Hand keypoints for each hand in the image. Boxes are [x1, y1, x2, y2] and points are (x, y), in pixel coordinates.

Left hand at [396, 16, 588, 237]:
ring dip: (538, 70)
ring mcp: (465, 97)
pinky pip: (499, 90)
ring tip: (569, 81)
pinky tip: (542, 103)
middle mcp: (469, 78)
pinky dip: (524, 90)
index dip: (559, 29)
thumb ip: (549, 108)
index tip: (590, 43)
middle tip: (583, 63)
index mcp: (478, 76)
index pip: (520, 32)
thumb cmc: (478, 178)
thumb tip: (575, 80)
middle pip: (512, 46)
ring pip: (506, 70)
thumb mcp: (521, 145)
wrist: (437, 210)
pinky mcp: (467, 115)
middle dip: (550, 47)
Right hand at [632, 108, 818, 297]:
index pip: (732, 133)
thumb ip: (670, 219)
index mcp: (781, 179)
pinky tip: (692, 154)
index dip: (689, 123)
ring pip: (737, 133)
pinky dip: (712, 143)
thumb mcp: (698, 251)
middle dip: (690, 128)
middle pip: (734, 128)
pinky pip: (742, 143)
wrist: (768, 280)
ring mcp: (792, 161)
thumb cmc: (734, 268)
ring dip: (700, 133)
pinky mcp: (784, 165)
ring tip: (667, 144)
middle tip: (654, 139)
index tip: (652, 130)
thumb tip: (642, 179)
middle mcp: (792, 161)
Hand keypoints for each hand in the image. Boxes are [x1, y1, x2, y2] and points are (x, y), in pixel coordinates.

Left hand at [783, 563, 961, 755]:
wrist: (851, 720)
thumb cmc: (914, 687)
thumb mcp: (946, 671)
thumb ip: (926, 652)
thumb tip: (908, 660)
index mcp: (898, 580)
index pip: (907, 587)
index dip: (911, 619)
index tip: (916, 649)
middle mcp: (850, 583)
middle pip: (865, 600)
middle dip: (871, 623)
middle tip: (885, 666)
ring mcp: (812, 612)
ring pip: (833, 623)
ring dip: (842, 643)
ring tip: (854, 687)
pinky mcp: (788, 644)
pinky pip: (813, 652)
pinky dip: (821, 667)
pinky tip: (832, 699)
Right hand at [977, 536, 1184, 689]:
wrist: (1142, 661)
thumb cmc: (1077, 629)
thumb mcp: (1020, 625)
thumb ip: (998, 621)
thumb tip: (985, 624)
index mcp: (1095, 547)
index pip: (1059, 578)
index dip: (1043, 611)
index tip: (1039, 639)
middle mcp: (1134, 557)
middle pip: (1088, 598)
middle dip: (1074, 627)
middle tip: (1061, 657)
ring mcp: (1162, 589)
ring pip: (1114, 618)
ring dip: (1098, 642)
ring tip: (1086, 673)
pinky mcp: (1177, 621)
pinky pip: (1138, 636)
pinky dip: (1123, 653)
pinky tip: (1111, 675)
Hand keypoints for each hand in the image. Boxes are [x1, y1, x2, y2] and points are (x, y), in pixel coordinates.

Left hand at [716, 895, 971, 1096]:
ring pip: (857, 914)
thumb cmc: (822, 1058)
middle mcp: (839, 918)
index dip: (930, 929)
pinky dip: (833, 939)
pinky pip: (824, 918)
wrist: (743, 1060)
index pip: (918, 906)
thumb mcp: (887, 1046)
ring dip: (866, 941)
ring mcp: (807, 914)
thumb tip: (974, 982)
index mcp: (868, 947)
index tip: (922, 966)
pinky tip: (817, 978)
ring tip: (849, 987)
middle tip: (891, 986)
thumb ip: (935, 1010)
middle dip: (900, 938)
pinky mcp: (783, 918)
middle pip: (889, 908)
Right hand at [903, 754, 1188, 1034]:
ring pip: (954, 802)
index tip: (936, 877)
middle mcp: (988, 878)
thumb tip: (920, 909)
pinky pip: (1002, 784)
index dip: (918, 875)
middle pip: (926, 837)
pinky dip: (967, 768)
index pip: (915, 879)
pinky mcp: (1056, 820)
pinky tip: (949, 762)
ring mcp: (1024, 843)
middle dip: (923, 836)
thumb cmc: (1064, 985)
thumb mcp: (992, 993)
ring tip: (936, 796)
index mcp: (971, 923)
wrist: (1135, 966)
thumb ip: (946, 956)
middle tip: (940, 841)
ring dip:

EXERCISE DESCRIPTION: Would you transcribe the entries above exactly as they appear?

ANSWER TO THIS TASK:
Hand keypoints for each hand in the image. Boxes are [x1, y1, x2, y2] and points are (x, y), in pixel coordinates.

Left hand at [396, 16, 588, 237]:
ring dip: (538, 70)
ring mcp: (465, 97)
pinky pip: (499, 90)
ring tip: (569, 81)
pinky tip: (542, 103)
middle mcp: (469, 78)
pinky dip: (524, 90)
index dip: (559, 29)
thumb ip: (549, 108)
index tip: (590, 43)
middle tip: (583, 63)
index mcp: (478, 76)
index pip: (520, 32)
thumb cmc: (478, 178)
thumb tip: (575, 80)
middle pip: (512, 46)
ring pip: (506, 70)
thumb mcp: (521, 145)
wrist: (437, 210)
pinky mcp: (467, 115)
middle dip: (550, 47)
Right hand at [632, 108, 818, 297]:
index pip: (732, 133)
thumb ip: (670, 219)
index mcp: (781, 179)
pinky tip: (692, 154)
index dip: (689, 123)
ring pip: (737, 133)
pinky dip: (712, 143)
thumb mcp: (698, 251)
middle dip: (690, 128)
middle pip: (734, 128)
pinky pip: (742, 143)
wrist: (768, 280)
ring mcp: (792, 161)
thumb cmc: (734, 268)
ring dip: (700, 133)
pinky mcp: (784, 165)
ring tip: (667, 144)
middle tip: (654, 139)
index tip: (652, 130)
thumb tip: (642, 179)
middle mcp: (792, 161)
Hand keypoints for each hand in the image. Boxes are [x1, y1, x2, y2] and points are (x, y), in pixel coordinates.

Left hand at [783, 563, 961, 755]:
wrist: (851, 720)
thumb cmc: (914, 687)
thumb mcp: (946, 671)
thumb ip: (926, 652)
thumb tip: (908, 660)
index mcp: (898, 580)
index pip: (907, 587)
index dip: (911, 619)
index tip: (916, 649)
middle mcp: (850, 583)
middle pip: (865, 600)
middle dip: (871, 623)
middle tip: (885, 666)
ring mcp: (812, 612)
ring pip: (833, 623)
ring dip: (842, 643)
ring tip: (854, 687)
pinky mcp: (788, 644)
pinky pip: (813, 652)
pinky dip: (821, 667)
pinky tip: (832, 699)
Right hand at [977, 536, 1184, 689]:
wrist: (1142, 661)
thumb cmc: (1077, 629)
thumb mcp: (1020, 625)
thumb ip: (998, 621)
thumb tip: (985, 624)
index mcp: (1095, 547)
index pip: (1059, 578)
index dip: (1043, 611)
index tip: (1039, 639)
middle mcp: (1134, 557)
middle pip: (1088, 598)
middle dip: (1074, 627)
middle tip: (1061, 657)
ring mcp: (1162, 589)
ring pip: (1114, 618)
ring dip: (1098, 642)
ring tip: (1086, 673)
pinky mcp: (1177, 621)
pinky pip: (1138, 636)
pinky dip: (1123, 653)
pinky tip: (1111, 675)
Hand keypoints for each hand in the image. Boxes are [x1, y1, x2, y2] and points are (x, y), in pixel coordinates.

Left hand at [716, 895, 971, 1096]:
ring pip: (857, 914)
thumb cmc: (822, 1058)
middle mcp: (839, 918)
index dip: (930, 929)
pinky dip: (833, 939)
pinky pip: (824, 918)
wrist: (743, 1060)
index pip: (918, 906)
thumb mcp: (887, 1046)
ring dip: (866, 941)
ring mcp: (807, 914)
thumb tip: (974, 982)
index mcp: (868, 947)
index tip: (922, 966)
pinky tip: (817, 978)
ring tip: (849, 987)
middle tip: (891, 986)
thumb ip: (935, 1010)
middle dip: (900, 938)
pinky mcp: (783, 918)
middle pip: (889, 908)
Right hand at [903, 754, 1188, 1034]:
ring pip: (954, 802)
index tip: (936, 877)
middle mcp: (988, 878)
thumb tip: (920, 909)
pinky pip: (1002, 784)
index dip: (918, 875)
middle pip: (926, 837)
pinky dip: (967, 768)
index pip: (915, 879)
pinky mcp: (1056, 820)
pinky tip: (949, 762)
ring mcp: (1024, 843)
middle dip: (923, 836)
thumb cmc: (1064, 985)
thumb mcp: (992, 993)
ring tip: (936, 796)
index mcp: (971, 923)
wrist: (1135, 966)
thumb ip: (946, 956)
middle tip: (940, 841)
ring dip:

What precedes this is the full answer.